EXERCISE INSTRUCTIONS ▸
With the images removed, write out each record exactly as given.

——

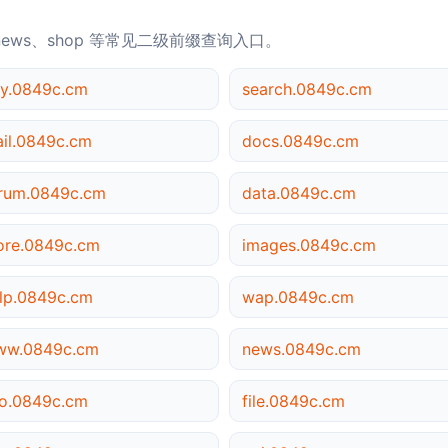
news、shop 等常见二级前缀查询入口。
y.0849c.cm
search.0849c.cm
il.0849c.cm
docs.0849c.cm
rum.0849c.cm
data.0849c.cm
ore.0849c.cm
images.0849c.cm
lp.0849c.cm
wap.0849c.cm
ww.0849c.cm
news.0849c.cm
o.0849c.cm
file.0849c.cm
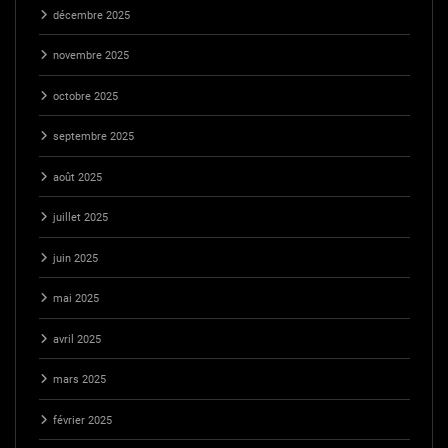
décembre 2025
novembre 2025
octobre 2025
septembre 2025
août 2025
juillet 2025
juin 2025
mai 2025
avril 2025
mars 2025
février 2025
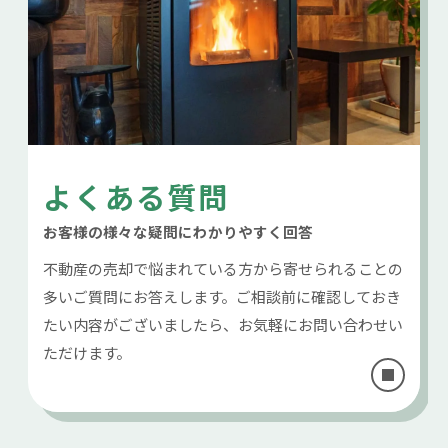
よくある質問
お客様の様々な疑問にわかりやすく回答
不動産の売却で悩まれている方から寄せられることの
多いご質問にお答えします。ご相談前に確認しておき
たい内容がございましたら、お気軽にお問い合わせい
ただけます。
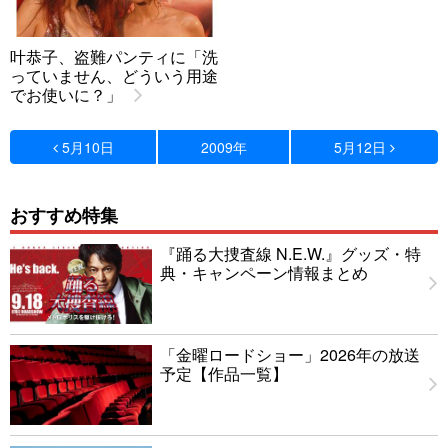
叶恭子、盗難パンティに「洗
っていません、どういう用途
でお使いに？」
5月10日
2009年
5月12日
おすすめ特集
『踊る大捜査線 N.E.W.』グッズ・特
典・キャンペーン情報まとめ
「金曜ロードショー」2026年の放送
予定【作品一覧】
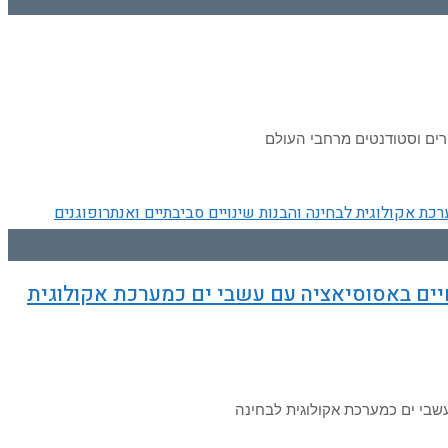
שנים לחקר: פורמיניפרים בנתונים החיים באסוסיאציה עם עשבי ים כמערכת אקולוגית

——

ANSWER BOX ▸
news、shop 等常见二级前缀查询入口。
y.0849c.cm
search.0849c.cm
il.0849c.cm
docs.0849c.cm
rum.0849c.cm
data.0849c.cm
ore.0849c.cm
images.0849c.cm
lp.0849c.cm
wap.0849c.cm
ww.0849c.cm
news.0849c.cm
o.0849c.cm
file.0849c.cm
décembre 2025
novembre 2025
octobre 2025
septembre 2025
août 2025
juillet 2025
juin 2025
mai 2025
avril 2025
mars 2025
février 2025
よくある質問
お客様の様々な疑問にわかりやすく回答
不動産の売却で悩まれている方から寄せられることの
多いご質問にお答えします。ご相談前に確認しておき
たい内容がございましたら、お気軽にお問い合わせい
ただけます。
叶恭子、盗難パンティに「洗
っていません、どういう用途
でお使いに？」
5月10日
2009年
5月12日
おすすめ特集
『踊る大捜査線 N.E.W.』グッズ・特
典・キャンペーン情報まとめ
「金曜ロードショー」2026年の放送
予定【作品一覧】
שנים לחקר: פורמיניפרים בנתונים החיים באסוסיאציה עם עשבי ים כמערכת אקולוגית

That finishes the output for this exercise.